Non-destructive assessment of tissue engineered cartilage maturity using visible and near infrared spectroscopy combined with machine learning

Tissue engineering is a promising approach to address the unmet clinical need for treating cartilage damage. Monitoring the characteristics of tissue-engineered cartilage constructs (TECs) during culture is critical for optimizing culture conditions and assessing TEC development. An important characteristic of TEC development is the ratio of glycosaminoglycans (GAGs) to DNA. However, current methods for quantifying GAGs and DNA are destructive, making them impractical for longitudinal monitoring.

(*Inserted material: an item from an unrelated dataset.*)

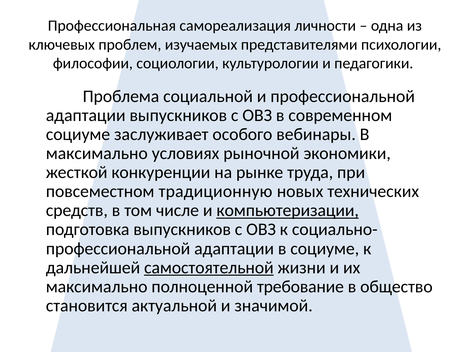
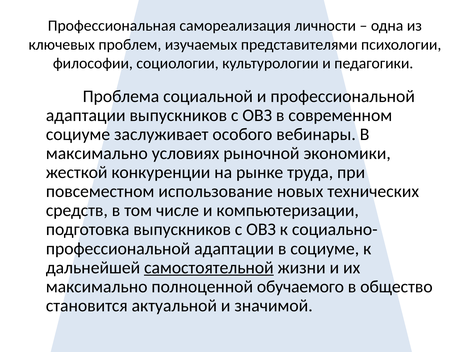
традиционную: традиционную -> использование
компьютеризации underline: present -> none
требование: требование -> обучаемого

This study investigates the potential of optical spectroscopy in the visible and near-infrared (NIR) ranges coupled with machine learning (ML) for non-destructive prediction of GAGs and DNA in TECs. Six types of TECs were incubated for 7 or 28 days (n = 6 × 2 × 3). Spectral data were acquired from the constructs in the NIR and visible-short-NIR (VIS-SNIR) ranges using a fiber-optic probe and a multichannel spectrometer, followed by biochemical quantification of GAGs and DNA. ML models were developed for predicting the GAGs and DNA from the spectra and evaluated by leave-one-sample-out cross-validation after determining the optimal spectral range, preprocessing method, and ML algorithm. The performance of the models for predicting the construct's relative maturity (based on culture duration) using the predicted GAGs/DNA ratio was also evaluated. A NIR-based model was optimal for DNA content prediction (R2 = 0.81), while a VIS-SNIR-based model was optimal for GAGs prediction (R2 = 0.79). The predicted GAGs/DNA ratios were 100 % accurate in distinguishing immature TECs from more mature ones. Thus, optical spectroscopy combined with ML can enable non-destructive prediction of the maturity of TECs via predicting their DNA and GAG contents.